On ne pouvait y échapper : Alice in Wonderland ayant rapporté plus de 1 milliard au box-office, une suite était inévitable. Six ans plus tard, la voici.

Et elle est décevante. Pas visuellement, puisque le style gothique de Tim Burton, l'une des grandes forces du film inaugural, est repris. Mais sur le plan narratif, le bât blesse cruellement.

Très librement inspirée de la suite des aventures d'Alice, que Lewis Carroll avait décidé de réexpédier au pays des merveilles à travers un grand miroir, Alice Through the Looking Glass de James Bobin (The Muppets) suit des sentiers très battus et, surtout, rabote les personnages dont il enlève toute rugosité subversive et extirpe toute fantaisie.

La scénariste Linda Woolverton fait ici ce qu'elle fait quand le matériau original n'abonde pas : elle écrit de façon sage et plate. Et tue la magie au détour. Comme elle l'a fait avec Maleficent, dont le scénario bancal ne décollait pas.

Pour celui d'Alice in Wonderland, elle avait beaucoup pigé dans les deux livres. Il ne lui restait pas grand-chose pour meubler un autre film. Elle a donc appliqué son imaginaire prudent au monde pétaradant et volontairement absurde de Lewis Carroll. Un monde où règne le non-sens.

Sans étincelles autres que celle, factice, des effets spéciaux (bien sûr de qualité), de la direction artistique de Dan Hennah et des costumes de Colleen Atwood, mais au fil d'une réalisation peu inspirée de James Bobin, Alice Through the Looking Glass nous remet en présence d'Alice Kingsleigh.

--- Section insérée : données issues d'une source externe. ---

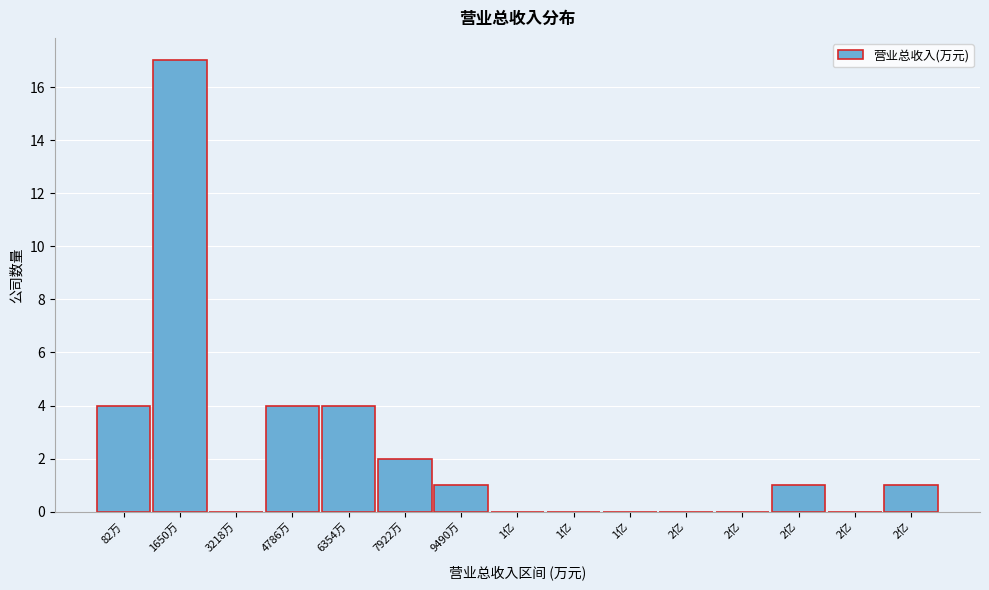

How many series are shown in this chart?

1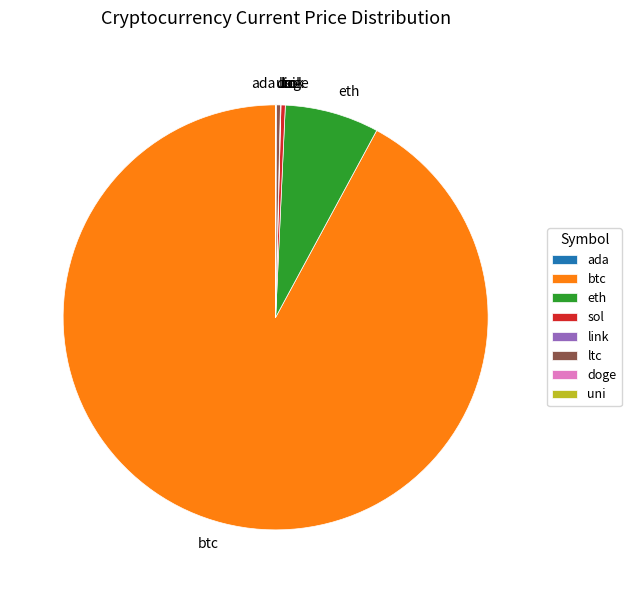

The eth slice represents 1% of the pie. True or false?

False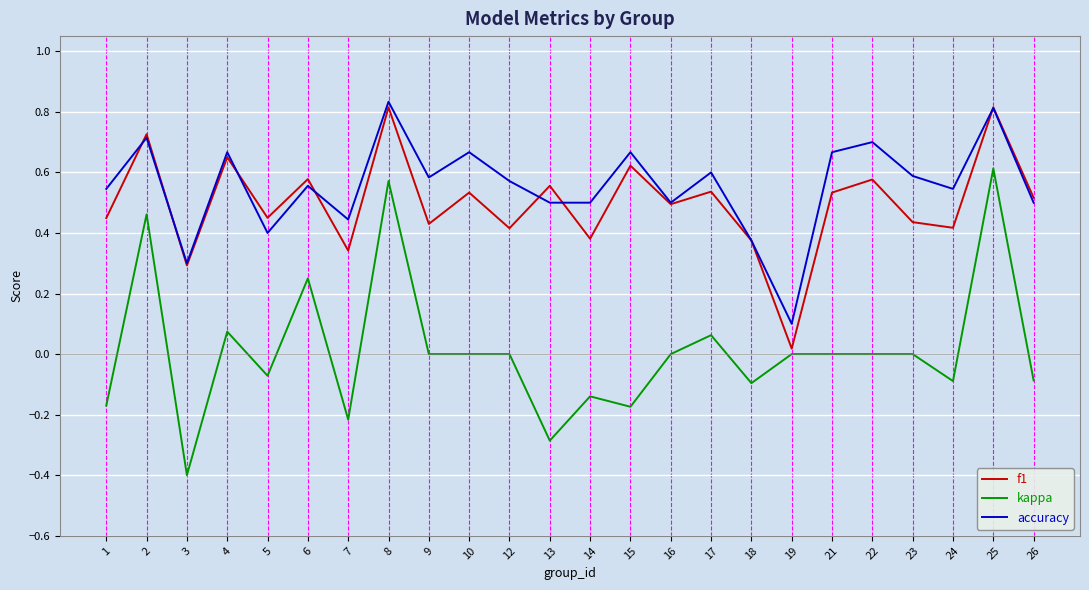

True or false: accuracy and kappa cross at least once.

False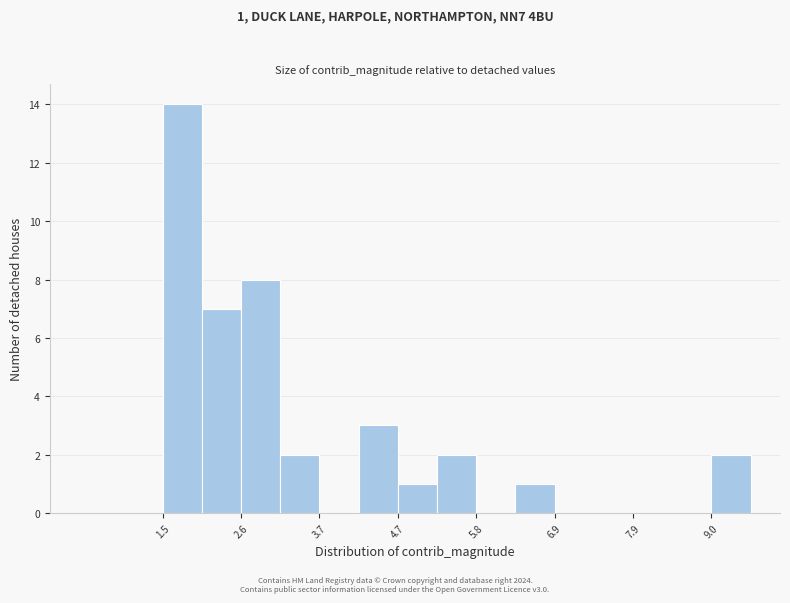

Read against the x-axis, roughly where is the centre of the tallest bar?

1.8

Trois années (et non six mois) se sont écoulées depuis qu'elle a mis les pieds au pays des merveilles, d'où elle avait émergé pour rompre ses fiançailles avec l'insignifiant Hamish (Leo Bill). Elle parcourt à présent les mers à bord du bateau qui appartenait à son défunt père et dont elle est aujourd'hui capitaine. Mais son ex-fiancé est toujours dans le décor. Par affaires. Et il est prêt à manger le plat froid de la vengeance.

ARRÊTER LE TEMPS

La jeune femme risque ainsi de tout perdre.

Sauf qu'elle répond au nouvel appel du pays des merveilles, où elle doit en quelque sorte arrêter (le) Temps pour empêcher que cet endroit de rêve ne vire au cauchemar. Lorsqu'elle y débarque, le Chapelier fou se meurt et la Dame de coeur en exil tente de retourner sur son trône.

Si Sacha Baron Cohen, accent mal assumé, regard bleu factice, n'est ni drôle ni effrayant dans la peau du Seigneur du Temps, Johnny Depp est touchant dans sa reprise du Chapelier qui, soudain obsédé par le sort de sa famille disparue, s'éteint de l'intérieur comme de l'extérieur.

Quant à Helena Bonham Carter, elle vole de nouveau chaque scène où apparaît sa Reine rouge (créature hybride dans laquelle se mêlent l'actrice et les images de synthèse) dont on découvre l'enfance, où s'est joué un drame impliquant sa soeur, la Reine blanche (Anne Hathaway).

Bref, on nous sert des histoires des origines que l'on n'avait pas demandées. Et lourdes d'une morale qui n'a absolument rien à voir avec ce pays subversif dont Tim Burton (qui agit ici à seul titre de producteur) avait, au moins, compris les rouages.

Alice Through the Looking Glass (V.F. : Alice de l'autre côté du miroir) **1/2. De James Bobin. Avec Mia Wasikowska, Johnny Depp. 1 h 43.